From the Guidelines
The recommended treatment for an inflammatory bowel disease (IBD) flare-up with frequent loose stools typically involves a combination of anti-inflammatory medications and supportive care, with the most recent guidelines suggesting the use of biologics such as infliximab or vedolizumab for moderate to severe cases, as supported by 1.
Treatment Approach
For mild to moderate flares, 5-aminosalicylates like mesalamine (1-4g daily) are often used as first-line therapy.
- For more severe flares, corticosteroids such as prednisone (40-60mg daily, tapered over 8-12 weeks) or budesonide (9mg daily for 8 weeks) may be necessary.

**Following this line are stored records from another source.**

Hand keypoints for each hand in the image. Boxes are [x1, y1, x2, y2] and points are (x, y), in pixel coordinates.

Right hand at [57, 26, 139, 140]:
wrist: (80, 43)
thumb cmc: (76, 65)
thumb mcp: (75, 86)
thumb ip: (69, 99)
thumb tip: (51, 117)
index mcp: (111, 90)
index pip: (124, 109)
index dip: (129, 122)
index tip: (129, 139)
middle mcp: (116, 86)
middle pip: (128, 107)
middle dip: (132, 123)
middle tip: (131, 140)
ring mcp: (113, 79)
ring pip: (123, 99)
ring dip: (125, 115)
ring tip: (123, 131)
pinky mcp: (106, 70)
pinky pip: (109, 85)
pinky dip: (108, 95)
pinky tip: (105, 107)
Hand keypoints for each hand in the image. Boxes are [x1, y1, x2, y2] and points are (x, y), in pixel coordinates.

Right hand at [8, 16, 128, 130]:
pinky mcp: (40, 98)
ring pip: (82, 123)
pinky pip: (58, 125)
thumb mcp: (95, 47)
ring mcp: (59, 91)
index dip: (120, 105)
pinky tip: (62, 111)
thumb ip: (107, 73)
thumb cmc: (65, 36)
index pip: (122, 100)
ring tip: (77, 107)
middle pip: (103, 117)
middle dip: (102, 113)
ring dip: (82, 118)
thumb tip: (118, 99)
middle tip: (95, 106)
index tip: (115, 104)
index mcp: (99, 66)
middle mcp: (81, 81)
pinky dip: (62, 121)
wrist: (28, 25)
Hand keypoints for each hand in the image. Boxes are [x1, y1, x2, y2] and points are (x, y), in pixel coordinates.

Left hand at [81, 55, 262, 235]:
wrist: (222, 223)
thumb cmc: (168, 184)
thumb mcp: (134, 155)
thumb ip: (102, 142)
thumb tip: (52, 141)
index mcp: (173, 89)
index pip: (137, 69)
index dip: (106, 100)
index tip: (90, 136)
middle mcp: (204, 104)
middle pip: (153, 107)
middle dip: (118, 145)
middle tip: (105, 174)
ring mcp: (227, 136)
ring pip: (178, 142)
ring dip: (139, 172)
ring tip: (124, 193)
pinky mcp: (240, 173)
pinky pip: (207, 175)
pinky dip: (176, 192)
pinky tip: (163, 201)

- Immunomodulators like azathioprine (2-3mg/kg/day) or biologics such as infliximab (5mg/kg at weeks 0,2, and 6, then every 8 weeks) might be required for steroid-dependent or refractory cases.
Supportive Care
During flares, patients should:
- Maintain hydration
- Consider a low-residue diet to reduce bowel irritation
- Avoid NSAIDs and high-fiber foods that may worsen symptoms
- Antidiarrheal medications like loperamide should be used cautiously and only if infection has been ruled out, as noted in 1 and 1.
Individualized Treatment
Treatment should be individualized based on disease type (Crohn's disease or ulcerative colitis), location, severity, and previous medication response, with consideration of the latest guidance on therapeutics in Crohn's disease and ulcerative colitis, as discussed in 1 and 1.
From the Research
Management of Inflammatory Bowel Disease Flare-Up
The management of inflammatory bowel disease (IBD) flare-ups, characterized by frequent loose stools, involves a multi-faceted approach.

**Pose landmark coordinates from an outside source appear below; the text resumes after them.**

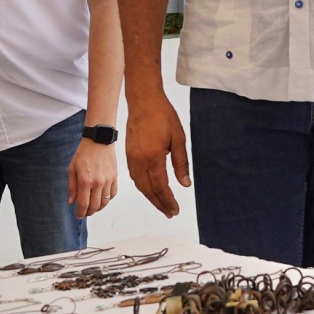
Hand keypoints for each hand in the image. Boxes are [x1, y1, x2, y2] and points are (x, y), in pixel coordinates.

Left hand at [69, 136, 117, 218]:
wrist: (99, 140)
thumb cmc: (84, 152)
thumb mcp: (72, 168)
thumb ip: (72, 186)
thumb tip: (71, 202)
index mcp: (85, 181)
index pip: (83, 204)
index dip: (80, 213)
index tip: (78, 215)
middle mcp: (98, 182)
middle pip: (95, 206)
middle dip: (89, 212)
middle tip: (85, 213)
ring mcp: (108, 180)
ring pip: (105, 202)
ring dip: (98, 208)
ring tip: (93, 207)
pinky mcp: (115, 177)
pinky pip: (113, 194)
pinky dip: (107, 200)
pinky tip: (102, 199)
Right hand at [125, 87, 188, 216]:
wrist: (144, 100)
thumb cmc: (162, 115)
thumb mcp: (179, 139)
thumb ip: (181, 163)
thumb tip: (185, 184)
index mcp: (153, 157)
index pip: (161, 187)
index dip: (168, 201)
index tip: (175, 210)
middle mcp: (139, 160)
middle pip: (148, 190)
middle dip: (159, 203)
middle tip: (170, 213)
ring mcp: (131, 158)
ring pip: (140, 185)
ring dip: (150, 197)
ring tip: (161, 205)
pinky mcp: (128, 154)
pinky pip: (134, 176)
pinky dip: (143, 187)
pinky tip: (150, 189)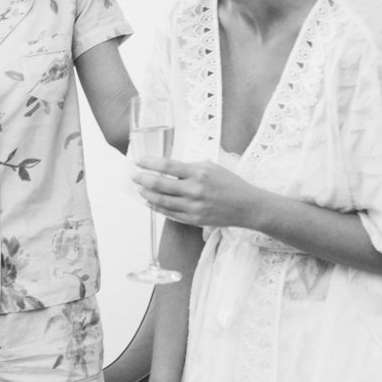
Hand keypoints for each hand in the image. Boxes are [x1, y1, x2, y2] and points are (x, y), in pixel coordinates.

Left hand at [132, 156, 265, 228]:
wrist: (247, 206)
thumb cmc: (229, 183)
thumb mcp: (211, 167)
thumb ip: (189, 167)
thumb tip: (167, 167)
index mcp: (199, 173)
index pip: (167, 165)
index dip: (149, 163)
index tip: (138, 161)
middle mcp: (194, 190)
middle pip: (160, 184)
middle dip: (142, 179)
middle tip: (134, 176)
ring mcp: (193, 207)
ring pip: (161, 201)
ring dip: (147, 194)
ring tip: (140, 189)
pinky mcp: (194, 220)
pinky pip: (169, 214)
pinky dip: (157, 207)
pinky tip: (150, 202)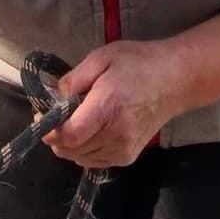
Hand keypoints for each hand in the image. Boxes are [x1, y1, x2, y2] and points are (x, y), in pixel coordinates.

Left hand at [47, 40, 187, 168]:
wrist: (176, 80)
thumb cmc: (139, 63)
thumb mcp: (102, 58)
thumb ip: (73, 80)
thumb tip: (51, 100)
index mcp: (108, 107)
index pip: (69, 135)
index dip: (50, 131)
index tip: (43, 117)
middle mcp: (116, 134)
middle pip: (69, 149)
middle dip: (57, 134)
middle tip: (59, 114)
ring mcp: (122, 150)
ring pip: (77, 157)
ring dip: (70, 142)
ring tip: (80, 119)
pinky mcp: (126, 158)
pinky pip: (91, 160)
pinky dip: (84, 149)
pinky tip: (93, 130)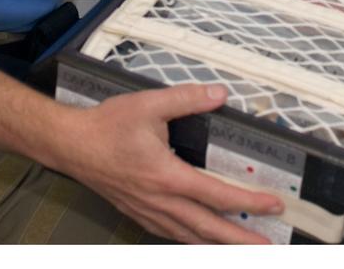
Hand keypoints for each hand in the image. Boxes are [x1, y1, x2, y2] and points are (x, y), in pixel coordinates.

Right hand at [52, 84, 283, 242]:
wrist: (70, 144)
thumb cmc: (105, 127)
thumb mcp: (148, 104)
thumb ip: (187, 99)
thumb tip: (219, 94)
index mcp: (166, 176)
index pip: (217, 195)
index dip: (250, 202)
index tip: (274, 204)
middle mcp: (159, 200)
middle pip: (208, 228)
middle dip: (240, 239)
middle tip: (267, 246)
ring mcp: (147, 211)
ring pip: (189, 237)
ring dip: (217, 245)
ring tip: (240, 249)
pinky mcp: (137, 212)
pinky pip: (169, 234)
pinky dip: (190, 241)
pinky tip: (199, 241)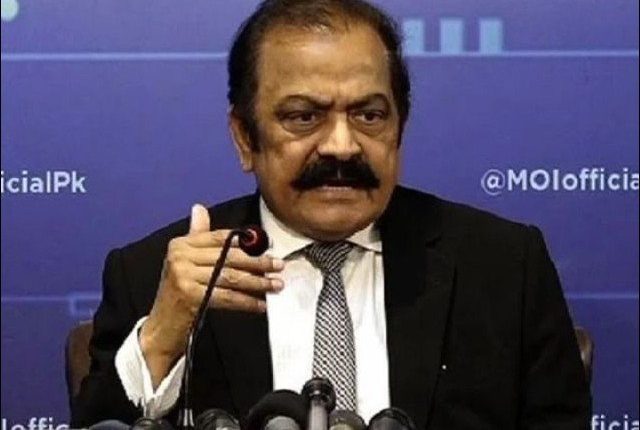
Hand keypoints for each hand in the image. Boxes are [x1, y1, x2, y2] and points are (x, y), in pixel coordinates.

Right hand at [139, 204, 283, 385]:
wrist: (161, 327)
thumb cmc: (178, 294)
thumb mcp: (184, 262)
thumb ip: (196, 236)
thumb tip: (199, 208)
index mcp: (180, 244)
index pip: (220, 238)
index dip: (246, 242)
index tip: (269, 247)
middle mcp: (180, 257)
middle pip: (228, 256)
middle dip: (257, 262)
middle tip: (279, 266)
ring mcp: (183, 276)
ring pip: (230, 277)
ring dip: (257, 282)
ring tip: (275, 285)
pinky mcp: (190, 296)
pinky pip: (227, 297)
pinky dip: (246, 301)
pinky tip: (261, 304)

- The treatment strategy depends on the severity of the disease and the specific symptoms presented by the patient 2.
- First-line therapies for IBD include 5-aminosalicylates, budesonide, systemic steroids, azathioprine, 6-mercaptopurine, methotrexate, infliximab, adalimumab, and certolizumab pegol 2.
- For patients with severe ulcerative colitis (UC), steroid dosing has been clarified, and a mega-analysis of steroid outcomes and toxicities has been reported 3.

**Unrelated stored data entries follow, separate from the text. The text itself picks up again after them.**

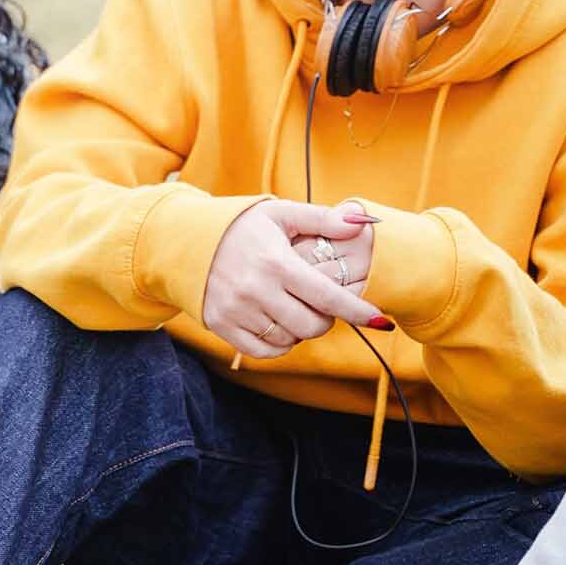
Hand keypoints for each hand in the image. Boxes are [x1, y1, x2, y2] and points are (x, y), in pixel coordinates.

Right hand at [204, 199, 386, 359]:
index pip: (328, 297)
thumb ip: (322, 219)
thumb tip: (363, 224)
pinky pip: (264, 351)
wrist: (185, 240)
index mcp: (275, 263)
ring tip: (294, 309)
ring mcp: (236, 310)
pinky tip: (278, 324)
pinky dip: (279, 344)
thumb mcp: (279, 213)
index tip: (380, 322)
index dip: (358, 312)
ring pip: (289, 340)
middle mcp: (255, 290)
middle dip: (325, 319)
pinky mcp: (221, 325)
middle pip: (312, 326)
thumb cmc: (240, 226)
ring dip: (300, 330)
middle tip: (319, 304)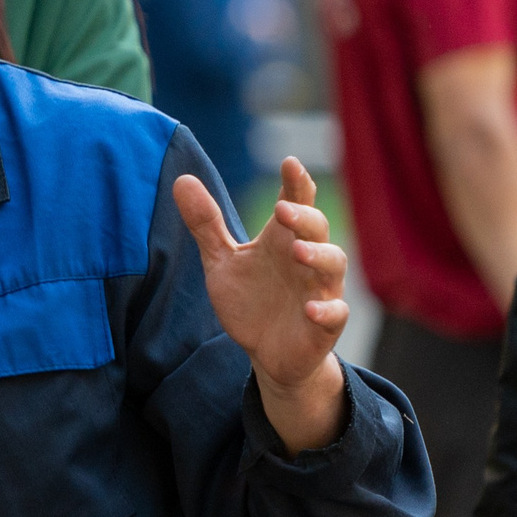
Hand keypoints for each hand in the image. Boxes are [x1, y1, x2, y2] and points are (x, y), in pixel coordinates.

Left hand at [173, 157, 348, 450]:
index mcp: (282, 239)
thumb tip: (181, 179)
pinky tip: (310, 309)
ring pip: (333, 263)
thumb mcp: (222, 262)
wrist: (268, 354)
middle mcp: (305, 259)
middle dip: (304, 216)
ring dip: (319, 255)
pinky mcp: (325, 325)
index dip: (295, 182)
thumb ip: (206, 224)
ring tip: (298, 251)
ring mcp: (319, 291)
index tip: (289, 162)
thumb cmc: (251, 301)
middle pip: (316, 227)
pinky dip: (326, 309)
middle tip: (282, 209)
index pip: (295, 202)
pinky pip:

- The pharmacological management of IBD has evolved over the years, with three distinct eras:
- The first era (1943-1951) relied on antibiotics such as sulfonamides and chloramphenicol 4.
- The second era (1955-1975) introduced the use of adrenocorticotropic hormone or corticosteroids and 5-aminosalicylate 4.
- The third era, which commenced in 1979, has seen the expansion of pharmacological interventions to include 5 main drug classes: 5-aminosalicylates, corticosteroids, immunomodulators, biologics, and antibiotics 4.
Treatment Options
- The choice of treatment depends on the severity of the disease, with mild cases often managed with aminosalicylates and moderate to severe cases requiring corticosteroids, immunomodulators, or biologics 4, 3.
- Patients with severe UC may require hospitalization and treatment with intravenous corticosteroids or cyclosporine 3.
- Surgical intervention may be necessary in cases where conservative treatment is ineffective, or in the presence of complications such as abscesses, peritonitis, or fistula formation 5.
Patient Education and Communication
- Patient understanding of IBD flare-ups and remission is largely symptom-based, with limited knowledge of the underlying inflammation and tissue damage 6.
- Effective communication between patients and healthcare providers is crucial to ensure a shared understanding of symptoms and treatment goals 6.
- Patient education on emerging expectations of IBD care should be prioritized to improve treatment outcomes and patient satisfaction 6.